AIM OF THE EXERCISE:
What needs reproducing is the run of lines in the data below starting at the line with "to the argument" and ending at the line with "It offers a", both ends included. Copy it exactly, without pictures, and add nothing.

INPUT RECORDS:
.....
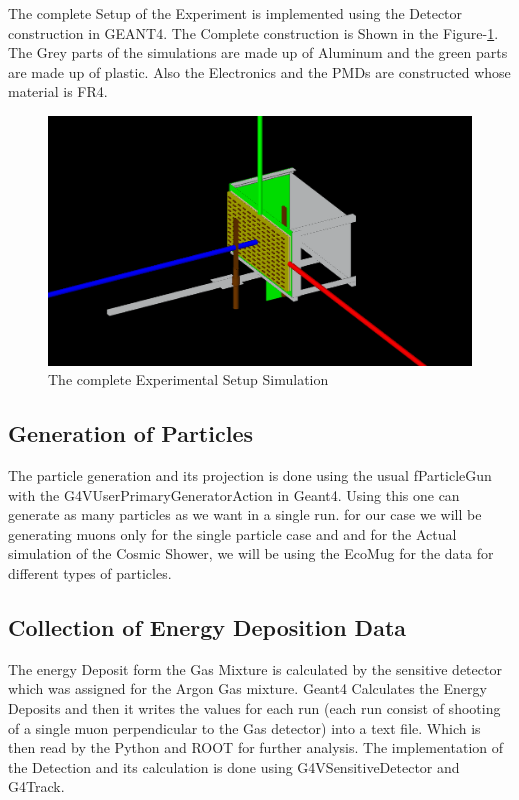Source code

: \documentclass{article}
\begin{document}
\begin{multicols}{2}
The complete Setup of the Experiment is implemented using the Detector
construction in GEANT4. The Complete construction is Shown in the 
Figure-\ref{combsetup}. The Grey parts of the simulations are made up
of Aluminum and the green parts are made up of plastic. Also the Electronics and
the PMDs are constructed whose material is FR4.

\begin{figure}[H]
    \centering	
     \includegraphics[width=\columnwidth]{combsetup.png}
     \caption{The complete Experimental Setup Simulation}
     \label{combsetup}
\end{figure}





\subsection{Generation of Particles}

The particle generation and its projection is done using the
usual fParticleGun with the G4VUserPrimaryGeneratorAction in Geant4.
Using this one can generate as many particles as we want in a single run.
for our case we will be generating muons only for the single particle case and
and for the Actual simulation of the Cosmic Shower, we will be using the
EcoMug for the data for different types of particles.




\subsection{Collection of Energy Deposition Data}
The energy Deposit form the Gas Mixture is calculated by the 
sensitive detector which was assigned for the Argon Gas mixture.
Geant4 Calculates the Energy Deposits and then it writes the values
for each run (each run consist of shooting of a single muon perpendicular to the 
Gas detector) into a text file. Which is then read by the Python and ROOT for further analysis.
The implementation  of the Detection and its calculation is 
done using G4VSensitiveDetector and G4Track.



\end{multicols}
\end{document}
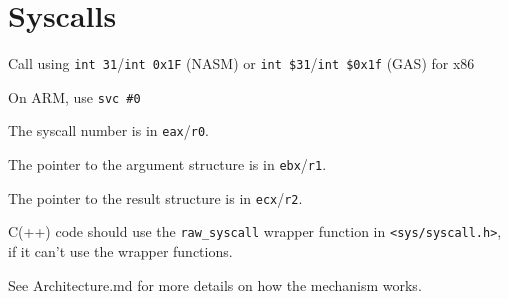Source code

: \documentclass[12pt]{article}
\newcommand{\code}[1]{\colorbox{light-gray}{\texttt{#1}}}
\begin{document}
\section{Syscalls}
\begin{list}{}{}
\item Call using \code{int 31}/\code{int 0x1F} (NASM) or \code{int \$31}/\code{int \$0x1f} (GAS) for x86
\item On ARM, use \code{svc \#0}
\item The syscall number is in \code{eax}/\code{r0}.
\item The pointer to the argument structure is in \code{ebx}/\code{r1}.
\item The pointer to the result structure is in \code{ecx}/\code{r2}.
\item C(++) code should use the \code{raw\_syscall} wrapper function in \code{<sys/syscall.h>}, if it can't use the wrapper functions.
\item See Architecture.md for more details on how the mechanism works.
\end{list}
\end{document}
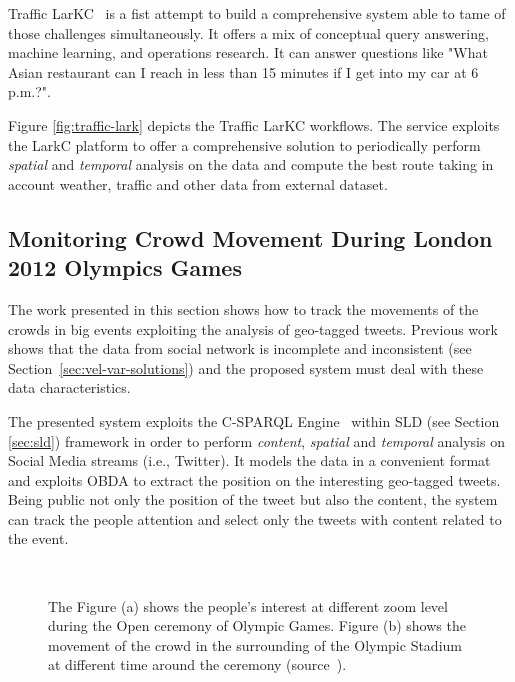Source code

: Traffic LarKC~\cite{DBLP:journals/internet/ValleCDGST11} is a fist attempt to build a comprehensive system able to tame of those challenges simultaneously.
It offers a mix of conceptual query answering, machine learning, and operations research.
It can answer questions like "What Asian restaurant can I reach in less than 15 minutes if I get into my car at 6 p.m.?". 

Figure \ref{fig:traffic-lark} depicts the Traffic LarKC workflows. The service exploits the LarkC platform\cite{DBLP:conf/semco/FenselHABCVFHKLSTWWZ08} to offer a comprehensive solution to periodically perform \textit{spatial} and \textit{temporal} analysis on the data and compute the best route taking in account weather, traffic and other data from external dataset.

\subsection{Monitoring Crowd Movement During London 2012 Olympics Games} \label{sec:uda-london}
The work presented in this section shows how to track the movements of the crowds in big events exploiting the analysis of geo-tagged tweets.
Previous work shows that the data from social network is incomplete and inconsistent (see Section~\ref{sec:vel-var-solutions}) and the proposed system must deal with these data characteristics.

The presented system exploits the C-SPARQL Engine~\cite{DBLP:journals/ijsc/BarbieriBCVG10} within SLD (see Section \ref{sec:sld}) framework in order to perform \textit{content}, \textit{spatial} and \textit{temporal} analysis on Social Media streams (i.e., Twitter). 
It models the data in a convenient format and exploits OBDA to extract the position on the interesting geo-tagged tweets. 
Being public not only the position of the tweet but also the content, the system can track the people attention and select only the tweets with content related to the event. 

\begin{figure}[t]
\centering
{} \\ 
\caption{The Figure (a) shows the people's interest at different zoom level during the Open ceremony of Olympic Games. Figure (b) shows the movement of the crowd in the surrounding of the Olympic Stadium at different time around the ceremony (source~\cite{DBLP:conf/semweb/BalduiniVDTPC13}).}
\label{fig:london-move}
\end{figure}

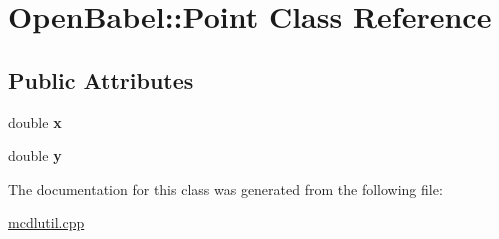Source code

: \hypertarget{class_open_babel_1_1_point}{\section{Open\-Babel\-:\-:Point Class Reference}
\label{class_open_babel_1_1_point}
}
\subsection*{Public Attributes}
\begin{DoxyCompactItemize}
\item 
\hypertarget{class_open_babel_1_1_point_a93334a1ff80c53e4e7ad7497d3bd27df}{double {\bfseries x}}\label{class_open_babel_1_1_point_a93334a1ff80c53e4e7ad7497d3bd27df}

\item 
\hypertarget{class_open_babel_1_1_point_afcd72257cc627c0f7b6634d978f525c2}{double {\bfseries y}}\label{class_open_babel_1_1_point_afcd72257cc627c0f7b6634d978f525c2}

\end{DoxyCompactItemize}


The documentation for this class was generated from the following file\-:\begin{DoxyCompactItemize}
\item 
\hyperlink{mcdlutil_8cpp}{mcdlutil.\-cpp}\end{DoxyCompactItemize}
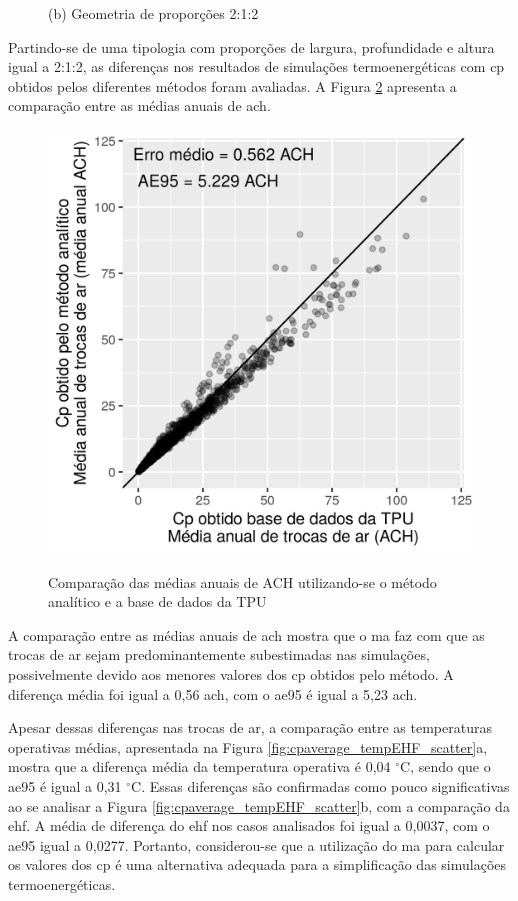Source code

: \documentclass[brazil,hardcopy,openany]{ufscthesis} %
\begin{document}
\begin{figure}[h]
\begin{minipage}{.5\textwidth}
	\begin{center}
		\small{(b) Geometria de proporções 2:1:2}\\
		\phantom{}		
	\end{center}
	\end{minipage}
	\label{fig:cp_diff_scatter}
\end{figure}

Partindo-se de uma tipologia com proporções de largura, profundidade e altura igual a 2:1:2, as diferenças nos resultados de simulações termoenergéticas com \acrshort{cp} obtidos pelos diferentes métodos foram avaliadas. 
A Figura \ref{fig:cpaverage_ACH_scatter} apresenta a comparação entre as médias anuais de \acrfull{ach}. %

\begin{figure}[H]
	\centering
	\caption{Comparação das médias anuais de ACH utilizando-se o método analítico e a base de dados da TPU}
	\includegraphics[width=.5\linewidth]{img/cpaverage_ACH_scatter.png}
	\label{fig:cpaverage_ACH_scatter}
\end{figure}

A comparação entre as médias anuais de \acrshort{ach} mostra que o \acrlong{ma} faz com que as trocas de ar sejam predominantemente subestimadas nas simulações, possivelmente devido aos menores valores dos \acrshort{cp} obtidos pelo método.
A diferença média foi igual a 0,56 \acrshort{ach}, com o \acrfull{ae95} é igual a 5,23 \acrshort{ach}.

Apesar dessas diferenças nas trocas de ar, a comparação entre as temperaturas operativas médias, apresentada na Figura \ref{fig:cpaverage_tempEHF_scatter}a, mostra que a diferença média da temperatura operativa é 0,04 $^{\circ}$C, sendo que o \acrshort{ae95} é igual a 0,31 $^{\circ}$C.
Essas diferenças são confirmadas como pouco significativas ao se analisar a Figura \ref{fig:cpaverage_tempEHF_scatter}b, com a comparação da \acrfull{ehf}. A média de diferença do \acrshort{ehf} nos casos analisados foi igual a 0,0037, com o \acrshort{ae95} igual a 0,0277.
Portanto, considerou-se que a utilização do \acrlong{ma} para calcular os valores dos \acrshort{cp} é uma alternativa adequada para a simplificação das simulações termoenergéticas.
\end{document}
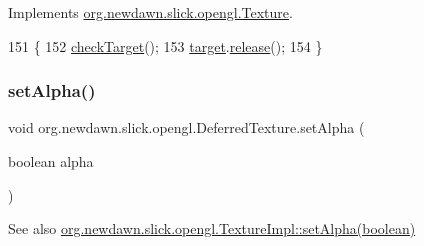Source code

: Implements \mbox{\hyperlink{interfaceorg_1_1newdawn_1_1slick_1_1opengl_1_1_texture_a57d72d7a615be1b481410739479989a6}{org.\+newdawn.\+slick.\+opengl.\+Texture}}.


\begin{DoxyCode}
151                           \{
152         \mbox{\hyperlink{classorg_1_1newdawn_1_1slick_1_1opengl_1_1_deferred_texture_a22f14bcd9cbd4bf033e2308b90464dce}{checkTarget}}();
153         \mbox{\hyperlink{classorg_1_1newdawn_1_1slick_1_1opengl_1_1_deferred_texture_aa70a4b195d0b965a0099d0e7bc18d9d2}{target}}.\mbox{\hyperlink{classorg_1_1newdawn_1_1slick_1_1opengl_1_1_texture_impl_ad039511f5655274072eac9595411d969}{release}}();
154     \}
\end{DoxyCode}
\mbox{\label{classorg_1_1newdawn_1_1slick_1_1opengl_1_1_deferred_texture_ae134ad2586dc408603ac0c4e64c063b7}} 
\subsubsection{\texorpdfstring{set\+Alpha()}{setAlpha()}}
{\footnotesize\ttfamily void org.\+newdawn.\+slick.\+opengl.\+Deferred\+Texture.\+set\+Alpha (\begin{DoxyParamCaption}\item[{boolean}]{alpha }\end{DoxyParamCaption})\hspace{0.3cm}{\ttfamily [inline]}}

\begin{DoxySeeAlso}{See also}
\mbox{\hyperlink{classorg_1_1newdawn_1_1slick_1_1opengl_1_1_texture_impl_a2a99120ac7e938687b55606114ee5e21}{org.\+newdawn.\+slick.\+opengl.\+Texture\+Impl\+::set\+Alpha(boolean)}} 
\end{DoxySeeAlso}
.....
SOLVED EXERCISE:
\item The pointer to the argument structure is in \code{ebx}/\code{r1}.
\item The pointer to the result structure is in \code{ecx}/\code{r2}.
\item C(++) code should use the \code{raw\_syscall} wrapper function in \code{<sys/syscall.h>}, if it can't use the wrapper functions.
\item See Architecture.md for more details on how the mechanism works.
\end{list}
\end{document}
Source code

: Traffic LarKC~\cite{DBLP:journals/internet/ValleCDGST11} is a fist attempt to build a comprehensive system able to tame of those challenges simultaneously.
It offers a mix of conceptual query answering, machine learning, and operations research.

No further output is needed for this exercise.